慢性腎臓病は進行性の病気であり、腎機能が回復することはありません。猫下部尿路疾患
膀胱や尿道など猫の下部尿路の病気の総称であり、その半数以上が原因を特定できない特発性の膀胱炎(細菌感染などにより膀胱に炎症がおこる)です。
その他、尿石症(膀胱や尿道に結石ができる)、尿道閉塞(何らかの原因で尿道が詰まり尿が出せない、尿道の狭いオスがかかりやすい)、尿道炎(細菌感染などにより尿道に炎症がおこる)などが挙げられます。
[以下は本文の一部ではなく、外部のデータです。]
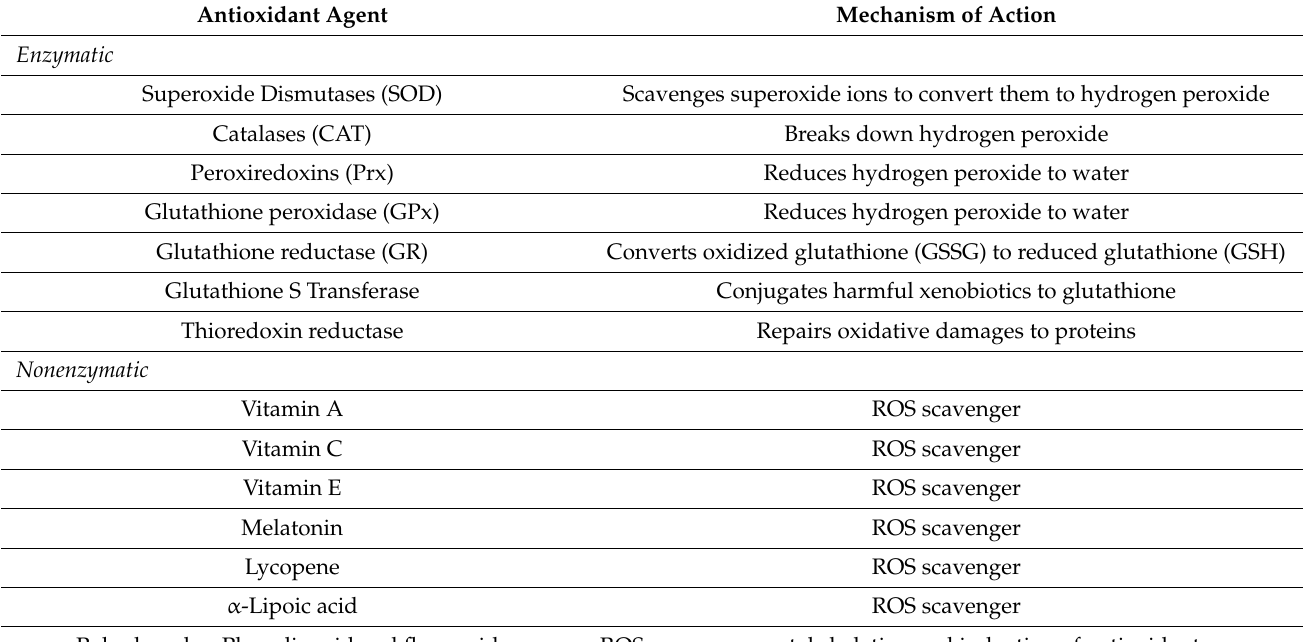
Table 3. Enzymatic and nonenzymatic antioxidant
CHRONIC KIDNEY DISEASE 猫の慢性腎臓病
症状
多飲多尿
食欲不振
嘔吐
脱水
慢性腎臓病の原因
猫ちゃんは生来、腎臓の構造上の問題などから腎臓機能の低下が起きてしまう生き物です。
また、発症原因は明確になっていませんが、飲水量が少なかったり、慢性的な過度のストレスや、歯周病など様々な要因があるといわれています。
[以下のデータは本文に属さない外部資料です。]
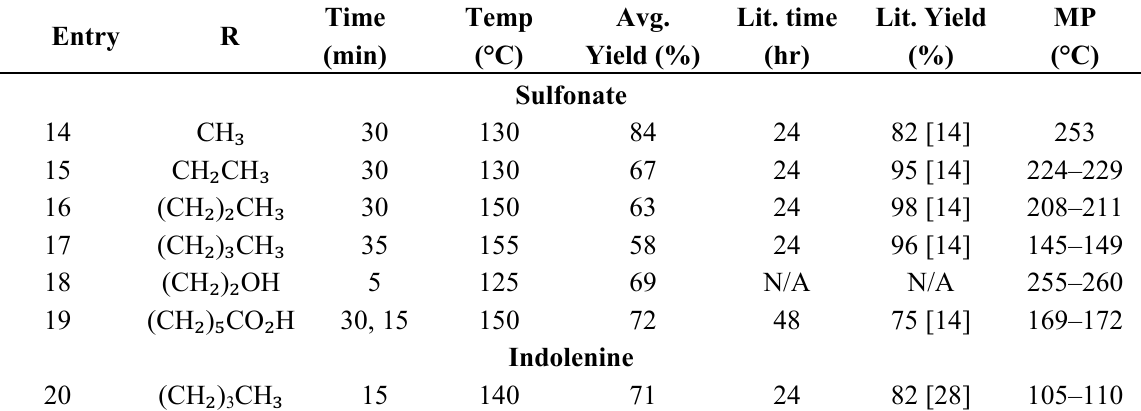
Table 3. Synthesis of trimethyl-5-sulfo-3 H -indolium derivatives (Discover SP CEM).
慢性腎臓病のステージ分類 (IRISのステージ分類) | |
---|---|
ステージ1 | ほぼ無症状です。エコー画像上での腎臓の異常やSDMAなどの血液検査などで検出します。 |
ステージ2 | 軽度の症状あるいは無症状です。 |
ステージ3 | 見るからに元気や食欲がない様子になります。 |
ステージ4 | 食欲低下、嘔吐、口臭、口の中の潰瘍、けいれんなどの重症です。 |
慢性腎臓病の検査方法
慢性腎臓病の診断のためには、以下のような検査を行います。
尿検査(比重、UPC)
エコー、レントゲン検査
血圧測定
血液検査(赤血球、BUN、Cre、リン、カルシウム、電解質、SDMA)
慢性腎臓病の治療法
慢性腎臓病は根本的な治療ができない病気です。しかし、早期に慢性腎臓病を発見して、症状の進行を遅らせたり苦痛を緩和したりすることはできます。
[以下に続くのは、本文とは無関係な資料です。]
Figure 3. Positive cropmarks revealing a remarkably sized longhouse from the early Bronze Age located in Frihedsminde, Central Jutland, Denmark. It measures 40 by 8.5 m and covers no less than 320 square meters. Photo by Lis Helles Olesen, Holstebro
ぜひ、元気な様子が見られるうちから健康診断や尿検査を定期的に受診しましょう。慢性腎臓病のステージや猫ちゃんの状態に合わせて、以下のような治療を行います。
食事療法
腎臓病に対する療法食をご提案します。また、脱水症状に陥らないようにウェットフードの併用なども行います。
サプリメントや
お薬の処方血圧を下げるお薬の処方や症状を緩和させるお薬の処方を行います。場合によっては、サプリメントも併用します。
点滴
脱水症状に陥らないよう、定期的に点滴をします。体内の水分と栄養バランスを維持します。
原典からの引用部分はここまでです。